▸ Instructions for the task:
Copy every one of the records below word for word, including each answer line, and omit the pictures.

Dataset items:
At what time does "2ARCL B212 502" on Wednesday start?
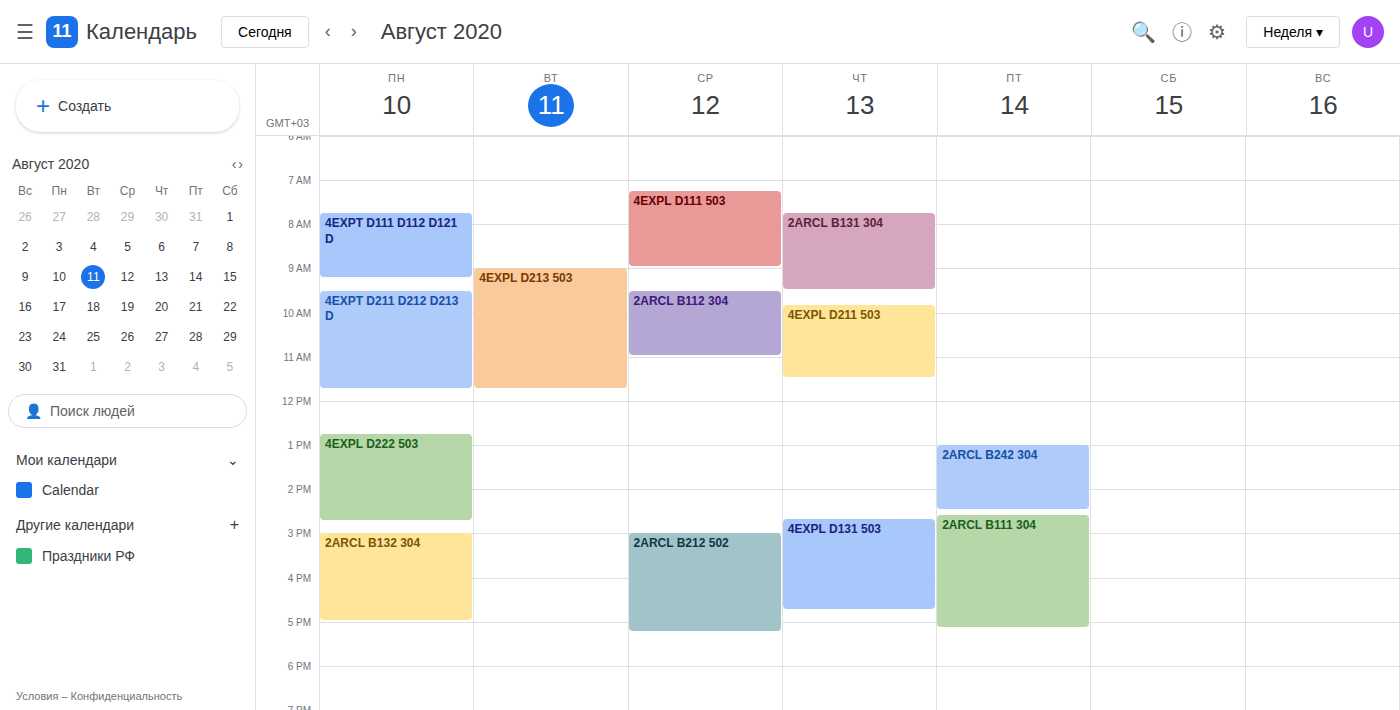
15:00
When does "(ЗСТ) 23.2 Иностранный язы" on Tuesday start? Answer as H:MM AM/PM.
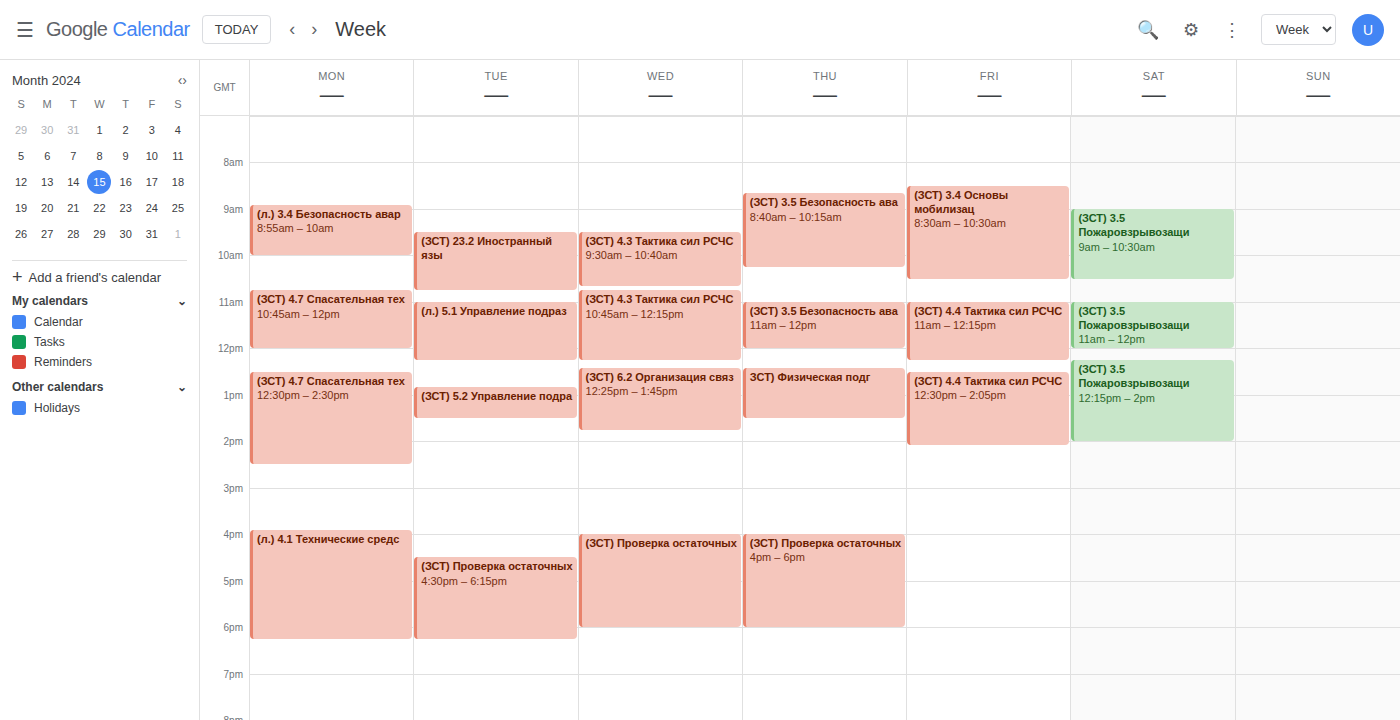
9:30 AM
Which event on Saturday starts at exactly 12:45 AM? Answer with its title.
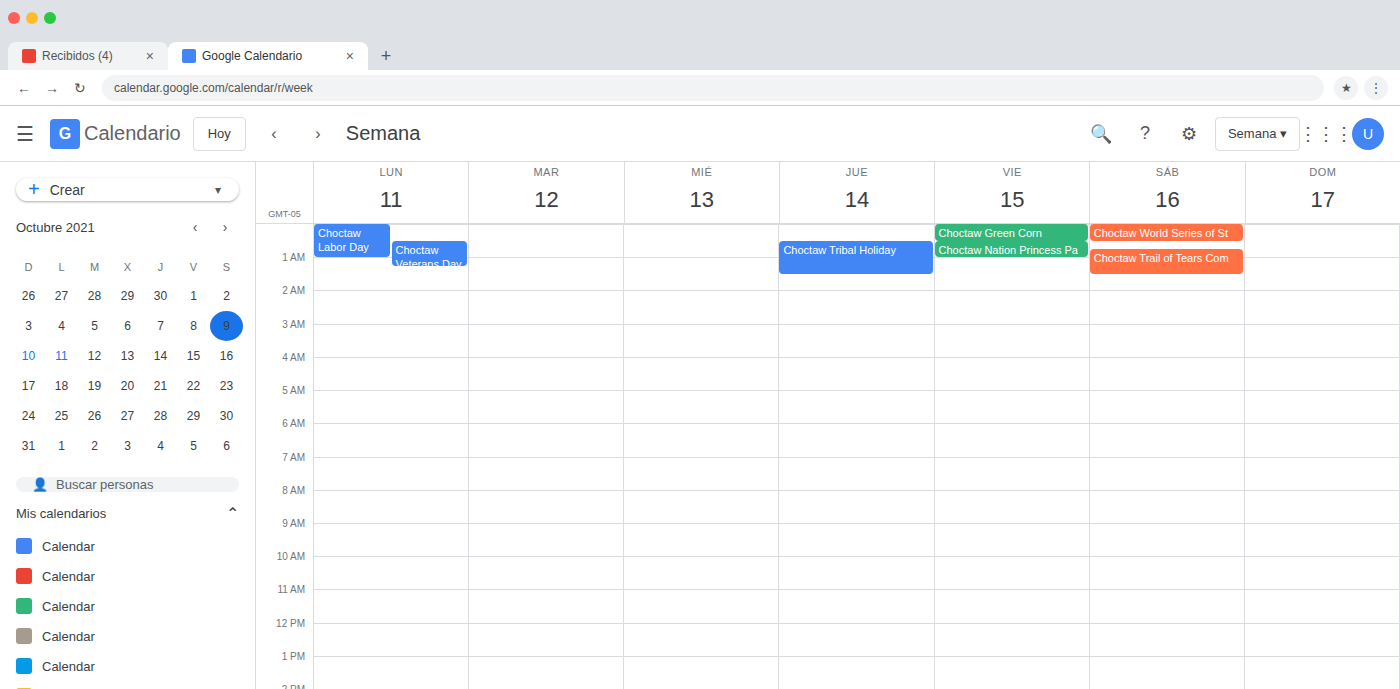
"Choctaw Trail of Tears Com"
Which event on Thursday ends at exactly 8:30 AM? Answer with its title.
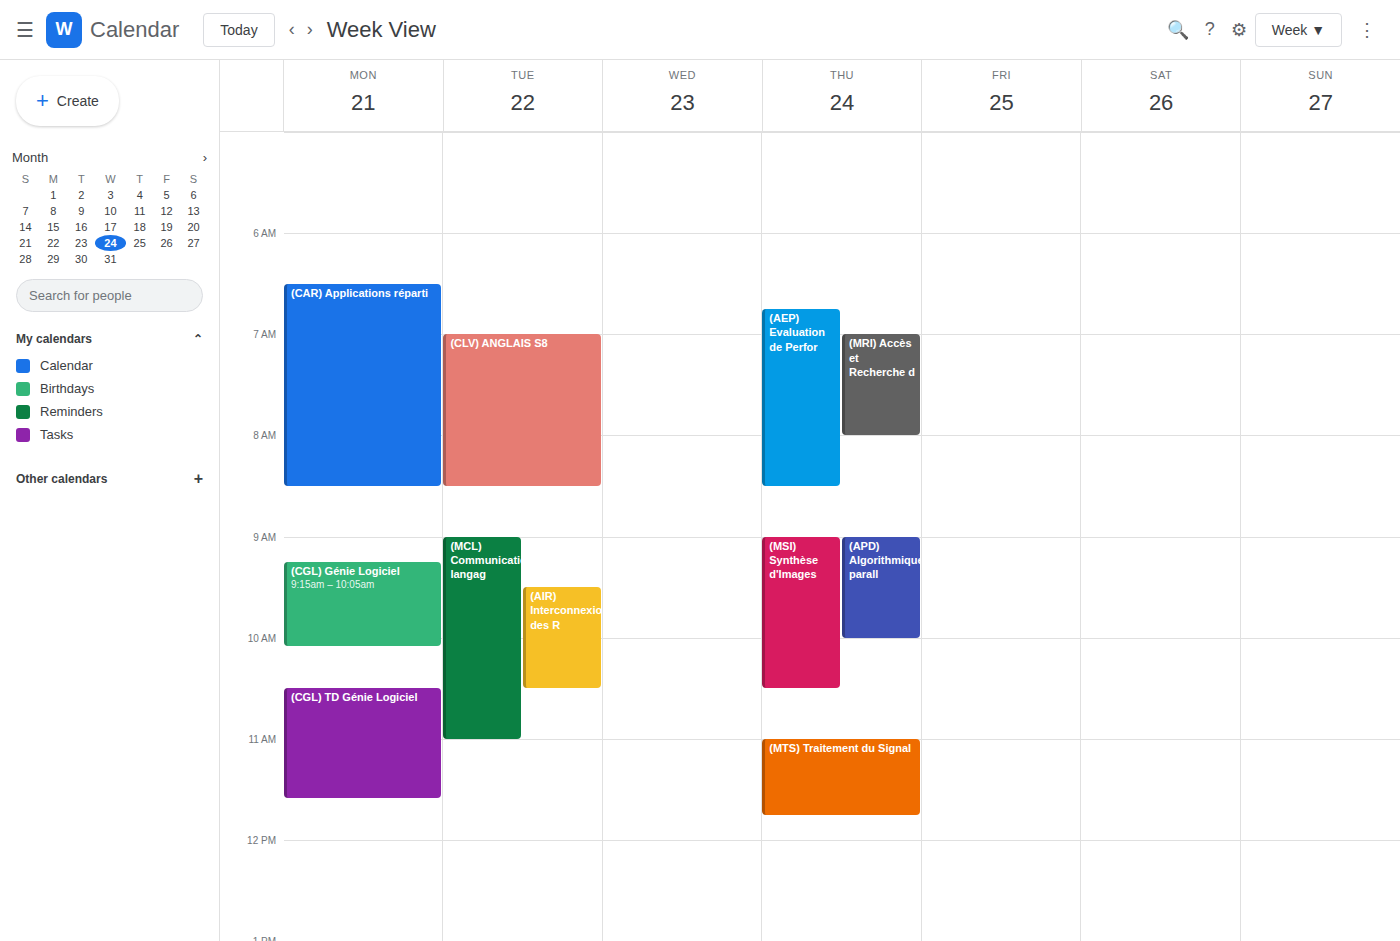
"(AEP) Evaluation de Perfor"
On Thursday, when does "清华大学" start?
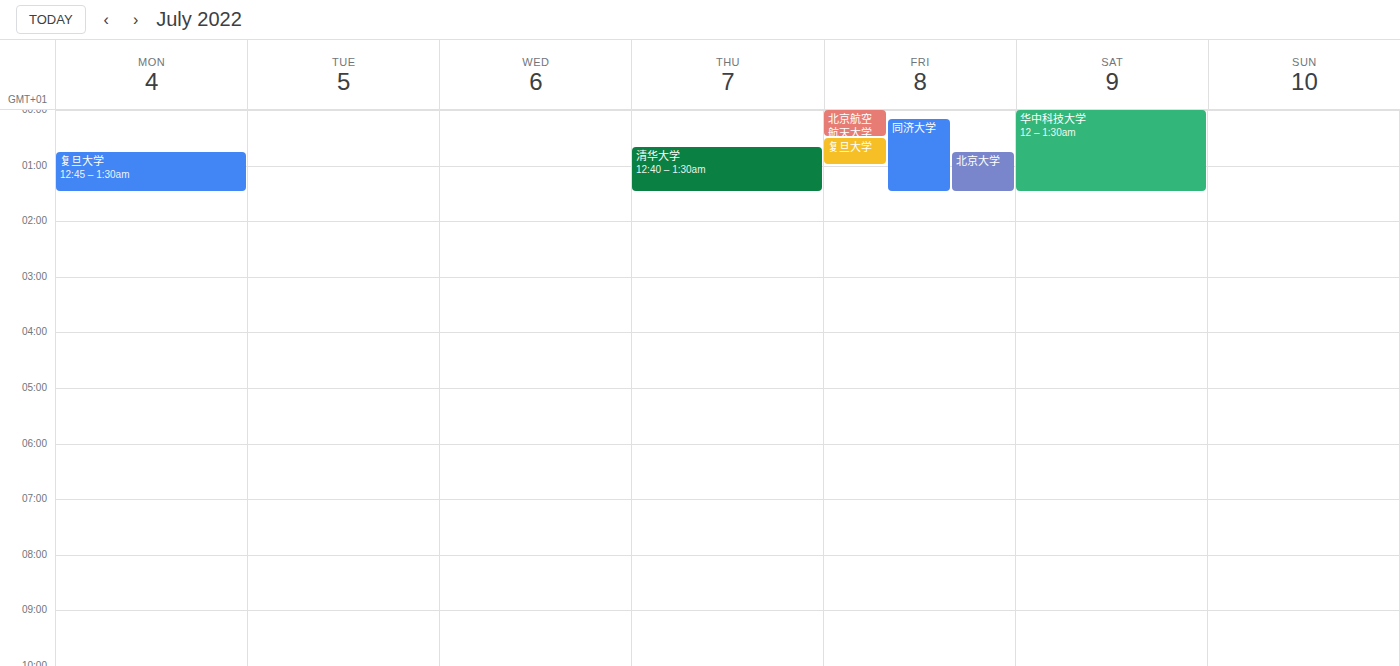
12:40 AM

▸ Finished answer:
At what time does "2ARCL B212 502" on Wednesday start?
15:00
When does "(ЗСТ) 23.2 Иностранный язы" on Tuesday start? Answer as H:MM AM/PM.
9:30 AM
Which event on Saturday starts at exactly 12:45 AM? Answer with its title.
"Choctaw Trail of Tears Com"
Which event on Thursday ends at exactly 8:30 AM? Answer with its title.
"(AEP) Evaluation de Perfor"
On Thursday, when does "清华大学" start?
12:40 AM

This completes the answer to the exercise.